Orlando también intentó con una suerte parecida. “Yo iba a una profesora particular que me mandaban a contabilidad en esa época. Pero me gustaba la chacra, los caballos y bueno, fui dos años y al final dejé”, reconoce aunque agrega que en realidad siempre su proyecto fue trabajar la tierra de sus padres. Sus dos hijos hicieron el secundario en Roca y fueron definiendo su camino. El varón vive en el centro, es amante de la chacra y se dedica a la apicultura. La mujer, en cambio, siguió la senda que su padre abandonó y está por recibirse de contadora en Neuquén. Ninguno de ellos vive en la chacra, pero los González se alegran al pensar que su hijo lo haría.
Orlando y Manuela reconocen que en la chacra se vive diferente, pero saben por experiencia propia que las cosas mejoraron mucho. “Ahora prácticamente uno va a la ciudad dos o tres veces al día por diferentes trámites.
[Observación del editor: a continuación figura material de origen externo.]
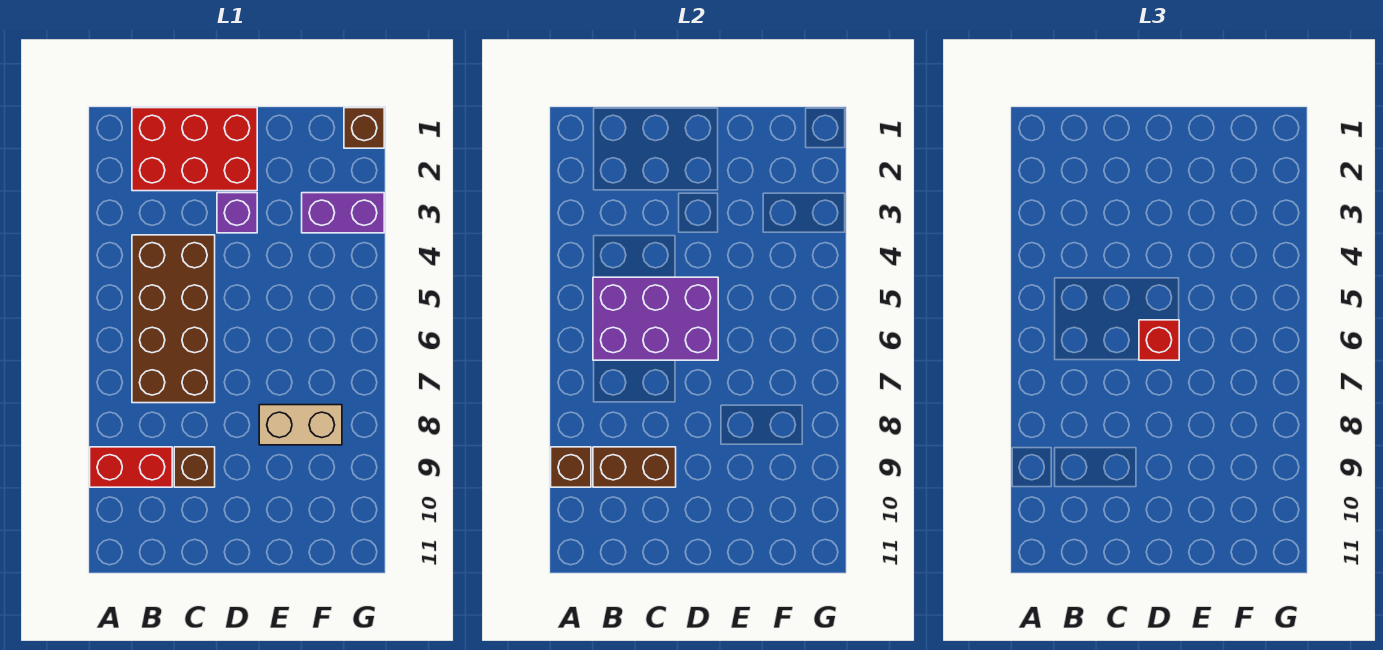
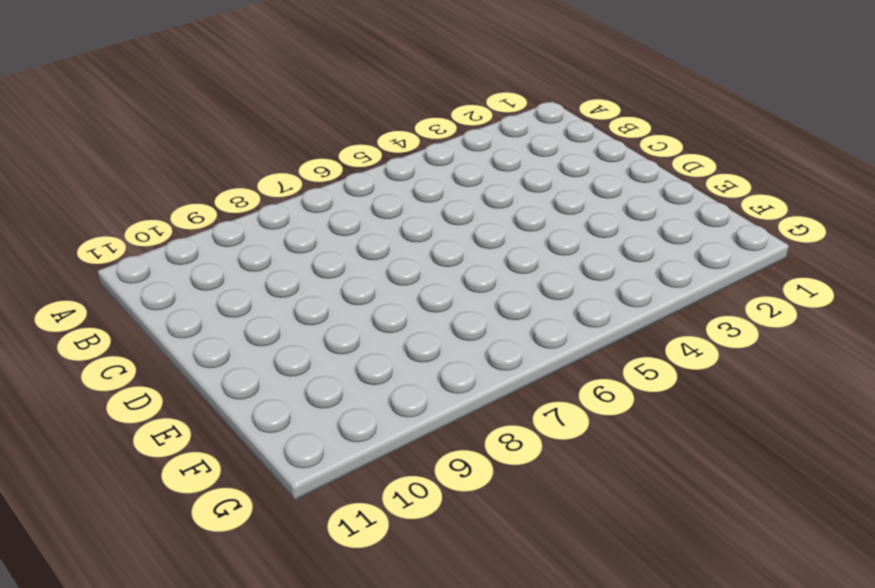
none -> red 1x2 brick [90,447,172,487]
none -> red 2x3 brick [132,108,257,191]
none -> brown 2x4 brick [132,235,215,403]

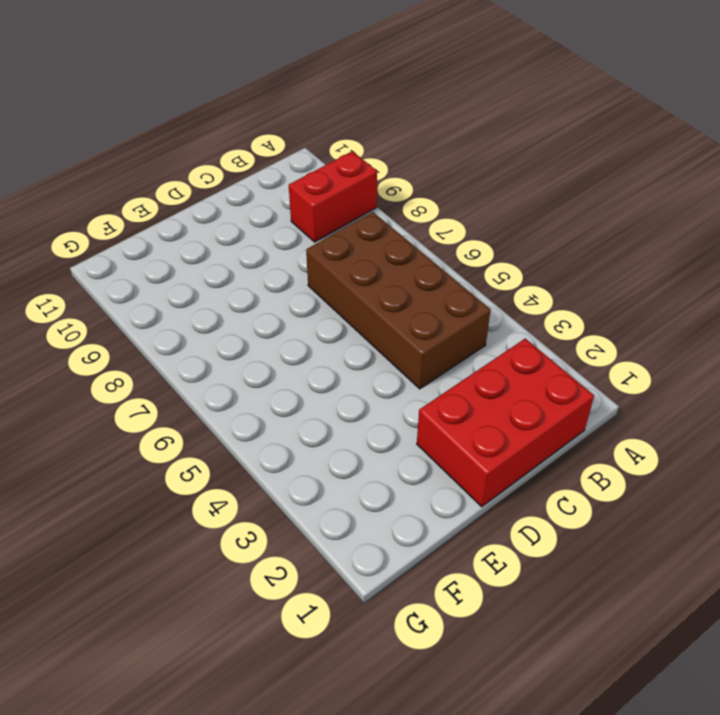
none -> brown 1x1 brick [174,447,215,487]
none -> purple 1x1 brick [217,193,257,233]
none -> tan 1x2 brick [259,405,342,445]

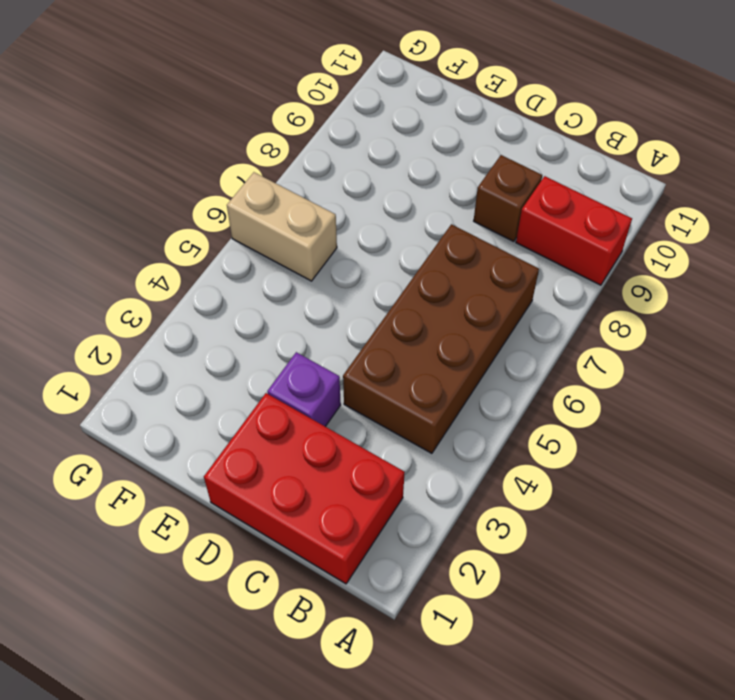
tan 1x2 brick [227,172,337,281] -> tan 1x2 brick moved to [259,405,342,445]
none -> purple 1x2 brick [302,193,384,233]
none -> brown 1x1 brick [344,108,384,148]
none -> brown 1x1 brick [551,447,591,487]

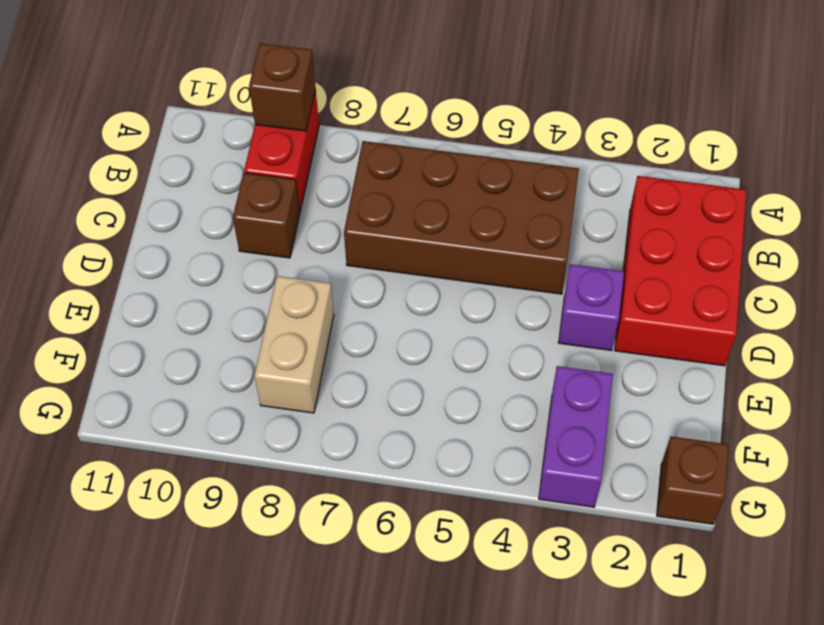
none -> purple 2x3 brick [593,277,718,360]
none -> brown 1x2 brick [593,447,676,487]
none -> red 1x1 brick [1139,320,1179,360]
Me acuerdo que cuando era chico iban una vez a la semana y traían toda la mercadería –dice él–. Será porque estoy acostumbrado acá, pero a la ciudad me gusta ir; a vivir no. Es más tranquilo en la chacra, aunque muchos dicen que es muy solo, pero estamos tan cerquita de la ciudad...”
“Te sentís muy inseguro en el centro –sigue ella– porque vos no sabés quién está al lado tuyo. Yo no cambio la chacra por ningún pueblo. Y en departamento ni hablar, me muero”, ríe ella.
“Y ahora menos”, dicen casi a coro contando que desde hace seis años tienen gas, y desde ese momento se olvidaron del trastorno de cargar con leña, querosén y garrafa para pasar el invierno. “Se hacía carísimo para calefaccionar –completa Orlando– porque el tubo de gas era caro, el querosén también. Leña, uno de la misma chacra siempre se va arrancando plantas, pero no es lo mismo porque te acostabas a la noche y a la mañana era una heladera cuando te levantabas. Y ahora está todo calentito”.
Para este matrimonio el día comienza muy temprano. A las seis ya están levantados para hacer alguna de las tantas tareas que demanda la producción de frutales. Tienen apenas unas diez hectáreas plantadas con pera, manzana (que comercializan a galpones de empaque), y fruta de carozo que vende Manuela por su propia cuenta. “A mí me encanta –explica–. Cuando mi viejo compró en Gómez pusimos verduras y había que pagar la chacra, vivir de eso. Y cuando iba gente a preguntarme si vendíamos verduras yo le decía que sí, agarraba el canasto y me iba al campo a cosechar. Cada vez iba más gente, tenía más clientela. Abajo de un tamarisco y con la balanza pescadora”. De a poco, el improvisado negocio fue creciendo hasta que logró hacer un local que sólo abandonó cuando se casó y se mudó con Orlando. Pero la crisis argentina la incentivó a volver al comercio y ya no lo dejó.
Aunque en la temporada suelen contratar a unas cuatro personas para la cosecha, en el año son ellos y un empleado los que realizan todas las tareas. En temporada el día se estira. “Ahora, en setiembre, cuando empieza la floración, ya se complica. Tenés que estar noches enteras sin dormir. Corrés riesgo, es una cosa que está al aire, no tiene techo, así que estás arriesgando continuamente. Y después cuando cosechás tenés el riesgo de cosechar y cobrar”, dice con un dejo de nostalgia Orlando.
Pero Manuela retoma la palabra: “Acá pasás todas las etapas, por ahí reís, por ahí estás contento, por ahí te dan ganas de llorar. A veces salimos y ves lleno de pajaritos y eso te cambia la vida y otras veces andás con lágrimas”. Y lo dice con una sonrisa, con la cuota de optimismo necesario para la vida en la chacra. (M.B.)